- [Description of the task]: Retype the listing below line for line, keeping every word, spelling, and capital letter unchanged.

>> BEGIN

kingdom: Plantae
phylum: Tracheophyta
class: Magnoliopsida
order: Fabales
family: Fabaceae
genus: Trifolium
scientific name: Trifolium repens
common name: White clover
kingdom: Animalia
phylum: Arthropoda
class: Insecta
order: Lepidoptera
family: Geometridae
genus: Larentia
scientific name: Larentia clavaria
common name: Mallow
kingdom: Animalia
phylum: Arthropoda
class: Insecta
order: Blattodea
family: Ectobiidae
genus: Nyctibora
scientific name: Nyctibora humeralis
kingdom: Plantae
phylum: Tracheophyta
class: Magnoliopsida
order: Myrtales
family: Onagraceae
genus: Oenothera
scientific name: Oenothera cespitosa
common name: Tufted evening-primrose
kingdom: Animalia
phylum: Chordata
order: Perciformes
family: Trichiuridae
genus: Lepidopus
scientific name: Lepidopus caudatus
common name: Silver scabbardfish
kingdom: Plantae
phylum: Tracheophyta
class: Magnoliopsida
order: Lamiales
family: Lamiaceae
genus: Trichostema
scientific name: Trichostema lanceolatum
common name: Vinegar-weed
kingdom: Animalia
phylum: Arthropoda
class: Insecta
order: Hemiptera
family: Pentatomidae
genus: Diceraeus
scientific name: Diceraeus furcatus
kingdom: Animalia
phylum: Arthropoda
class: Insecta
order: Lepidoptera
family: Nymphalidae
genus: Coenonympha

>> END

- [Exercise result]:
kingdom: Plantae
phylum: Tracheophyta
class: Magnoliopsida
order: Fabales
family: Fabaceae
genus: Trifolium
scientific name: Trifolium repens
common name: White clover
kingdom: Animalia
phylum: Arthropoda
class: Insecta
order: Lepidoptera
family: Geometridae
genus: Larentia
scientific name: Larentia clavaria
common name: Mallow
kingdom: Animalia
phylum: Arthropoda
class: Insecta
order: Blattodea
family: Ectobiidae
genus: Nyctibora
scientific name: Nyctibora humeralis
kingdom: Plantae
phylum: Tracheophyta
class: Magnoliopsida
order: Myrtales
family: Onagraceae
genus: Oenothera
scientific name: Oenothera cespitosa
common name: Tufted evening-primrose
kingdom: Animalia
phylum: Chordata
order: Perciformes
family: Trichiuridae
genus: Lepidopus
scientific name: Lepidopus caudatus
common name: Silver scabbardfish
kingdom: Plantae
phylum: Tracheophyta
class: Magnoliopsida
order: Lamiales
family: Lamiaceae
genus: Trichostema
scientific name: Trichostema lanceolatum
common name: Vinegar-weed
kingdom: Animalia
phylum: Arthropoda
class: Insecta
order: Hemiptera
family: Pentatomidae
genus: Diceraeus
scientific name: Diceraeus furcatus
kingdom: Animalia
phylum: Arthropoda
class: Insecta
order: Lepidoptera
family: Nymphalidae
genus: Coenonympha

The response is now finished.